Stated task:
Arrange the listing below as a Markdown table with the columns Row and Line. Begin at the first line of the listing, stop after the line containing "genus: Pilosella", and leave out any blank lines.

Information given:

····················

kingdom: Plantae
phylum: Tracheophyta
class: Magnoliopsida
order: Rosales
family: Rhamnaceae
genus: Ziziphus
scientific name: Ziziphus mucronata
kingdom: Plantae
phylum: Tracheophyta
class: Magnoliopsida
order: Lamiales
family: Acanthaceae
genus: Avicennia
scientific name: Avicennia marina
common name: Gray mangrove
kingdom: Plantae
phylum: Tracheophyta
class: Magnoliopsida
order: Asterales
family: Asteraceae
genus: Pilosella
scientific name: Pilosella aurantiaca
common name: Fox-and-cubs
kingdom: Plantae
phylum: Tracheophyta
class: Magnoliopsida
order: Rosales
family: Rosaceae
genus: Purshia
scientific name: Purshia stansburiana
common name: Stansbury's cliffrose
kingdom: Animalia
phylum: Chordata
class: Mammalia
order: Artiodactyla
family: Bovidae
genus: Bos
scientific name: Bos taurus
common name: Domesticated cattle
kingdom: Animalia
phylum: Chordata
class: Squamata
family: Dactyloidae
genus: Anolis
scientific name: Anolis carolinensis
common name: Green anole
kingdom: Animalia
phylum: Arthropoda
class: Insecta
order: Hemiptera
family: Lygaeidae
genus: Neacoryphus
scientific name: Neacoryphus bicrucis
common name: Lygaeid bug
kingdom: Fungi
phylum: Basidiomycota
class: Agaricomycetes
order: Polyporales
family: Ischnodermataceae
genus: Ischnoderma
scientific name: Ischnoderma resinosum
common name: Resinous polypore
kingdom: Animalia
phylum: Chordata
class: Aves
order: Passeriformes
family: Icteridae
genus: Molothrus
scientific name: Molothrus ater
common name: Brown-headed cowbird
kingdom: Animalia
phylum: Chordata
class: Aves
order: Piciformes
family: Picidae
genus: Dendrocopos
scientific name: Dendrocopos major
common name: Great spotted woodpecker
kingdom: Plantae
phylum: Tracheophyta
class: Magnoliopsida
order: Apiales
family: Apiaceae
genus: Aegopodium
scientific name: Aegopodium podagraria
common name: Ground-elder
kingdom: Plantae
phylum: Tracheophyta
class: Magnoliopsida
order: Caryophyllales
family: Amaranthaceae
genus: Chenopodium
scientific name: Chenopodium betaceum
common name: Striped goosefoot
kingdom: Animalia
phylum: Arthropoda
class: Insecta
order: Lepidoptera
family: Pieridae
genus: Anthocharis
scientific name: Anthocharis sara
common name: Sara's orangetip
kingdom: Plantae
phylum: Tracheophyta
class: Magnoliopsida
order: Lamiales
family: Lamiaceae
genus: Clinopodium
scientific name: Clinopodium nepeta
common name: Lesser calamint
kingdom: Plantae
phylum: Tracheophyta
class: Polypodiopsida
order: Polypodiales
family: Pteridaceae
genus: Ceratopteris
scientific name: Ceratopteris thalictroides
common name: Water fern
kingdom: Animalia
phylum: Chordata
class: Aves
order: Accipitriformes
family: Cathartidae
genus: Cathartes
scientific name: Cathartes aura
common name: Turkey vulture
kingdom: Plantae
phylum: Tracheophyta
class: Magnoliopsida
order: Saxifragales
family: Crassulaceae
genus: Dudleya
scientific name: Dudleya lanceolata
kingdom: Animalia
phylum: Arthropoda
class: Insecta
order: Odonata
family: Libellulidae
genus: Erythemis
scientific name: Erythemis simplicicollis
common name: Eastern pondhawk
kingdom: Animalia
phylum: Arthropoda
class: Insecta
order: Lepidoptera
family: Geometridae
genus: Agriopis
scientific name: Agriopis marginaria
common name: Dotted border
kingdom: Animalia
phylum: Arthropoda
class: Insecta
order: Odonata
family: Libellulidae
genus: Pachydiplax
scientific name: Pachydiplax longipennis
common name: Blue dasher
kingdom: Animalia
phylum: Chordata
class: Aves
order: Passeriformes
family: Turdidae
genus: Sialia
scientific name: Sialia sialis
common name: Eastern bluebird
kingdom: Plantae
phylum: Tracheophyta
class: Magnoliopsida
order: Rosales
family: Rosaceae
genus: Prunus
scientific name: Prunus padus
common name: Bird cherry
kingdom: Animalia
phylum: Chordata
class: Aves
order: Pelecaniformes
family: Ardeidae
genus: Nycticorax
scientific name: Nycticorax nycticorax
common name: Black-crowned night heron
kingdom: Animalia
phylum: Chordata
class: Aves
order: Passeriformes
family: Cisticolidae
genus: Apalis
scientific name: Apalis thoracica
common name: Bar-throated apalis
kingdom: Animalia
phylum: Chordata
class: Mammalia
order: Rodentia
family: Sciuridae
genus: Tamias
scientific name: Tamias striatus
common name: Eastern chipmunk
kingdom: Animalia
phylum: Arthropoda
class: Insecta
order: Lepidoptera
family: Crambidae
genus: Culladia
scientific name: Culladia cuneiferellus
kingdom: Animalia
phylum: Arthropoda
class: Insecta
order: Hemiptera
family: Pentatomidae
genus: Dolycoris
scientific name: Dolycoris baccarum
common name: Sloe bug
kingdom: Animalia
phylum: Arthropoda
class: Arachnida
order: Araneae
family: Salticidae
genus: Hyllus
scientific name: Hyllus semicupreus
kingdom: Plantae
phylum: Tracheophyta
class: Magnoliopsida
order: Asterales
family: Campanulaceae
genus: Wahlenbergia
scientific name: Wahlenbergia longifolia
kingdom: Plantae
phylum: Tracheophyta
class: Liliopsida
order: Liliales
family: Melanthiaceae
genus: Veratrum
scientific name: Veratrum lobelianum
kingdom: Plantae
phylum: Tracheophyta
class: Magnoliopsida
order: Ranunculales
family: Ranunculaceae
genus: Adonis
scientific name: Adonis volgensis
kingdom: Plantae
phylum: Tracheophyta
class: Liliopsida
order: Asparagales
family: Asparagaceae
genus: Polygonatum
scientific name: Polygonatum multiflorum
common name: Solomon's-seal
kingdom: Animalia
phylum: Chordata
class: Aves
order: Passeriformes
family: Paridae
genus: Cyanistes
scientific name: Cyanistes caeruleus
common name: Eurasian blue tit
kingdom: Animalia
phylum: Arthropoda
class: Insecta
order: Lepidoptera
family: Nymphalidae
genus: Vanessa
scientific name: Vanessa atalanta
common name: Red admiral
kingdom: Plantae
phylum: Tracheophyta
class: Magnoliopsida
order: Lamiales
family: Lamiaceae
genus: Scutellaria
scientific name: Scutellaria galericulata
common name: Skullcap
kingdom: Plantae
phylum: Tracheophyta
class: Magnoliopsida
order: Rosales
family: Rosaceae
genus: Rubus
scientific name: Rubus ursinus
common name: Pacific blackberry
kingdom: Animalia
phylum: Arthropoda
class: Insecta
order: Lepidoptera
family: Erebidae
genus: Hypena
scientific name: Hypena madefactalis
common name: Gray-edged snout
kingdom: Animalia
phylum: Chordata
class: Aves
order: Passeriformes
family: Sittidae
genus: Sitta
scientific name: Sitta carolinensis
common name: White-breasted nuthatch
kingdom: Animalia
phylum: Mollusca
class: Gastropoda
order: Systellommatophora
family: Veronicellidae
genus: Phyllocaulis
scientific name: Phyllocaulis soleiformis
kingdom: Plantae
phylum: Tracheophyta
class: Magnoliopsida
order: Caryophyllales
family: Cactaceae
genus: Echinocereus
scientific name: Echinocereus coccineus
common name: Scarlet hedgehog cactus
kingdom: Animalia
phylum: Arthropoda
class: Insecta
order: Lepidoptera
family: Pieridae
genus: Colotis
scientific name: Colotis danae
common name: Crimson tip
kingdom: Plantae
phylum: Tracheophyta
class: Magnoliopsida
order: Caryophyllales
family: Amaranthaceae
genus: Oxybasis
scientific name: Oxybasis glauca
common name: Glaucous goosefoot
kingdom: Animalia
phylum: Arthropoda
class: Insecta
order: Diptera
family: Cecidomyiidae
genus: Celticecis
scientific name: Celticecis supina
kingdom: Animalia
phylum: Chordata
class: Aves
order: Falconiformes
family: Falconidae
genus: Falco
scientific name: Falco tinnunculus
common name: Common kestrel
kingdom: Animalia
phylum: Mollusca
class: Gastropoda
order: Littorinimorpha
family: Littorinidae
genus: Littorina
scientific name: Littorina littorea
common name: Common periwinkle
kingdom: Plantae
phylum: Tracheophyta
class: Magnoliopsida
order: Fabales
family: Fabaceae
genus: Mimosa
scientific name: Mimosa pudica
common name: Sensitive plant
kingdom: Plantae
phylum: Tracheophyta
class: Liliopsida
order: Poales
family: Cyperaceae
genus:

····················

Full solution:
| Row | Line |
|---|---|
| 1 | kingdom: Plantae |
| 2 | phylum: Tracheophyta |
| 3 | class: Magnoliopsida |
| 4 | order: Rosales |
| 5 | family: Rhamnaceae |
| 6 | genus: Ziziphus |
| 7 | scientific name: Ziziphus mucronata |
| 8 | kingdom: Plantae |
| 9 | phylum: Tracheophyta |
| 10 | class: Magnoliopsida |
| 11 | order: Lamiales |
| 12 | family: Acanthaceae |
| 13 | genus: Avicennia |
| 14 | scientific name: Avicennia marina |
| 15 | common name: Gray mangrove |
| 16 | kingdom: Plantae |
| 17 | phylum: Tracheophyta |
| 18 | class: Magnoliopsida |
| 19 | order: Asterales |
| 20 | family: Asteraceae |
| 21 | genus: Pilosella |